TASK OBJECTIVE:
Each line below must be written out exactly as shown.

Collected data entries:
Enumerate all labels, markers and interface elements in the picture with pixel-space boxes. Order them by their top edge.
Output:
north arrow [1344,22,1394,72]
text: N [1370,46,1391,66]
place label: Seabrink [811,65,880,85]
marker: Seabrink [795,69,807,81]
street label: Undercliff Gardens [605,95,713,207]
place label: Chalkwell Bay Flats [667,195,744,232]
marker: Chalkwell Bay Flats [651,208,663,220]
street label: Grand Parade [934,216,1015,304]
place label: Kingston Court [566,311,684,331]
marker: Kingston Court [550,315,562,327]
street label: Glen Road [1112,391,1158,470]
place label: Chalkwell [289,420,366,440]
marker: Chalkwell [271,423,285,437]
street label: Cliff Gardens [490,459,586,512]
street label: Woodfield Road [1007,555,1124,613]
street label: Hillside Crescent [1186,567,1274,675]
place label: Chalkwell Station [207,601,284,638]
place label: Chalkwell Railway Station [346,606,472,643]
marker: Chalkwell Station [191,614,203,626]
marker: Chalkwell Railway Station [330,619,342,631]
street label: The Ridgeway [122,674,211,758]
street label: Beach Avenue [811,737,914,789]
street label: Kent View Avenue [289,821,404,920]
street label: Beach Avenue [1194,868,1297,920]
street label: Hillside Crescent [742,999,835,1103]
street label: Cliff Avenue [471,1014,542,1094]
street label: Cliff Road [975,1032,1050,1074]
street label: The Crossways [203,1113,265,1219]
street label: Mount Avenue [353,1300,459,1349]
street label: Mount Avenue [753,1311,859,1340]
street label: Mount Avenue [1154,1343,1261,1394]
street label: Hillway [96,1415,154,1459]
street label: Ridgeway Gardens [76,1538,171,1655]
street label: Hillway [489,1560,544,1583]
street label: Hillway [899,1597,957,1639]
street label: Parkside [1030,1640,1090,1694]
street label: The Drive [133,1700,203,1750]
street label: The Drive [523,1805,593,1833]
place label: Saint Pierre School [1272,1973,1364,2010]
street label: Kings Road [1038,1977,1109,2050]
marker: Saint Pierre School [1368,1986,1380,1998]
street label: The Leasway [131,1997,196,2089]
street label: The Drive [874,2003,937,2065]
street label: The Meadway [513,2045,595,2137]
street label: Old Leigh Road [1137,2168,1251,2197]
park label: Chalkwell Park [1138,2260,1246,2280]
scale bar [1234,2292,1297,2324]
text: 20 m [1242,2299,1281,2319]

RESPONSE AREA:
Enumerate all labels, markers and interface elements in the picture with pixel-space boxes. Order them by their top edge.
Output:
north arrow [1344,22,1394,72]
text: N [1370,46,1391,66]
place label: Seabrink [811,65,880,85]
marker: Seabrink [795,69,807,81]
street label: Undercliff Gardens [605,95,713,207]
place label: Chalkwell Bay Flats [667,195,744,232]
marker: Chalkwell Bay Flats [651,208,663,220]
street label: Grand Parade [934,216,1015,304]
place label: Kingston Court [566,311,684,331]
marker: Kingston Court [550,315,562,327]
street label: Glen Road [1112,391,1158,470]
place label: Chalkwell [289,420,366,440]
marker: Chalkwell [271,423,285,437]
street label: Cliff Gardens [490,459,586,512]
street label: Woodfield Road [1007,555,1124,613]
street label: Hillside Crescent [1186,567,1274,675]
place label: Chalkwell Station [207,601,284,638]
place label: Chalkwell Railway Station [346,606,472,643]
marker: Chalkwell Station [191,614,203,626]
marker: Chalkwell Railway Station [330,619,342,631]
street label: The Ridgeway [122,674,211,758]
street label: Beach Avenue [811,737,914,789]
street label: Kent View Avenue [289,821,404,920]
street label: Beach Avenue [1194,868,1297,920]
street label: Hillside Crescent [742,999,835,1103]
street label: Cliff Avenue [471,1014,542,1094]
street label: Cliff Road [975,1032,1050,1074]
street label: The Crossways [203,1113,265,1219]
street label: Mount Avenue [353,1300,459,1349]
street label: Mount Avenue [753,1311,859,1340]
street label: Mount Avenue [1154,1343,1261,1394]
street label: Hillway [96,1415,154,1459]
street label: Ridgeway Gardens [76,1538,171,1655]
street label: Hillway [489,1560,544,1583]
street label: Hillway [899,1597,957,1639]
street label: Parkside [1030,1640,1090,1694]
street label: The Drive [133,1700,203,1750]
street label: The Drive [523,1805,593,1833]
place label: Saint Pierre School [1272,1973,1364,2010]
street label: Kings Road [1038,1977,1109,2050]
marker: Saint Pierre School [1368,1986,1380,1998]
street label: The Leasway [131,1997,196,2089]
street label: The Drive [874,2003,937,2065]
street label: The Meadway [513,2045,595,2137]
street label: Old Leigh Road [1137,2168,1251,2197]
park label: Chalkwell Park [1138,2260,1246,2280]
scale bar [1234,2292,1297,2324]
text: 20 m [1242,2299,1281,2319]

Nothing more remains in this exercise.